The Nigerian High Commissioner to Ghana, Ademola Oluseyi Onafonoka, after
receiving the petition, said:”… Let me thank you for your out pouring of emotions,
solidarity, for your empathy; I am assuring you as a father that our daughters will
be found and brought back to all of us alive and well.’’
The Economic Community of West African States (ECOWAS) has intensified
collaboration with the Federal Government to combat cross border terrorist
activities carried out by Boko Haram, ECOWAS Communication Director Sonny
Ugoh said yesterday.
Ugoh says the regional bloc is also working with other neighboring regional
organisations including the Economic Community of Central African States
(ECCAS) to improve security in their member states, following the girls’ abduction.

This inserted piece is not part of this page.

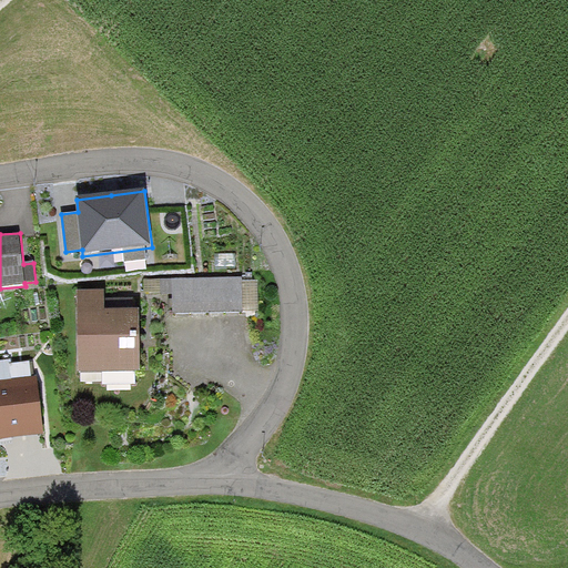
[(160,291),(160,279),(144,279),(144,291),(160,291)]
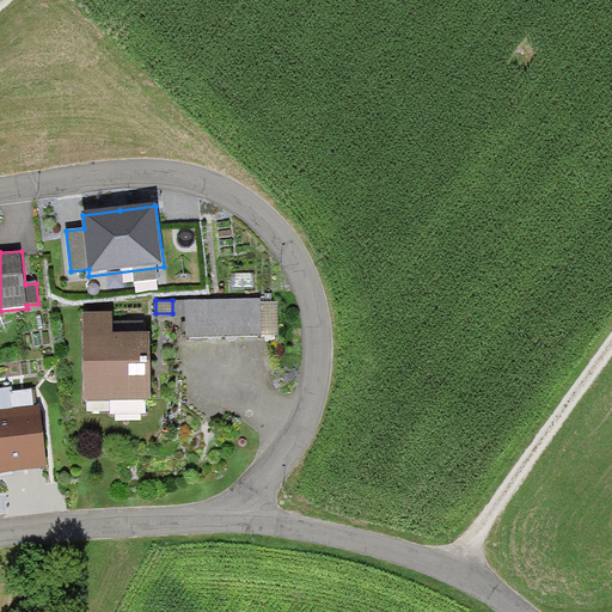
[(187,317),(187,338),(274,338),(274,306),(262,306),(262,300),(172,300),(172,313),(172,318),(187,317)]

“There is a collective sense that ECOWAS is willing and determined to support the
Nigerian government to address this menace, because what affects one member
state affects the others; that is the spirit of the ECOWAS Integration project. There
is a sense of solidarity [and] the value for the support of each other,” said Ugoh.
His comments follow a U.N. Security Council demand for an unconditional release
of the girls abducted by Boko Haram militants.
The chairman of the ECOWAS commission, Ghanaian President John Dramani
Mahama, issued a solidarity statement to President Goodluck Jonathan to assure
him of the regional bloc’s support to combat the Boko Haram militants.
“There is recognition, both locally and internationally, that this is an unacceptable
behavior. And in response to that the international community has risen to
support the ECOWAS position,” said Ugoh. “ECOWAS is ready and willing to work
with the Nigerian government to see how this [violence] can be addressed, and
use the opportunity to also make a point about the need for us to now increase
collaboration within West Africa.”
“Some of the terrorism issues that we have to deal with have to do with the
situation in the Sahel. So there is a larger issue of the Sahel impact on [us],” said
Ugoh. “We are actively working to have a holistic response to these and then
working beyond West Africa with our neighbors to see how we can collaborate in
responding to the dynamics and the specifics of this in terms of the various
manifestation of terrorism in West Africa.”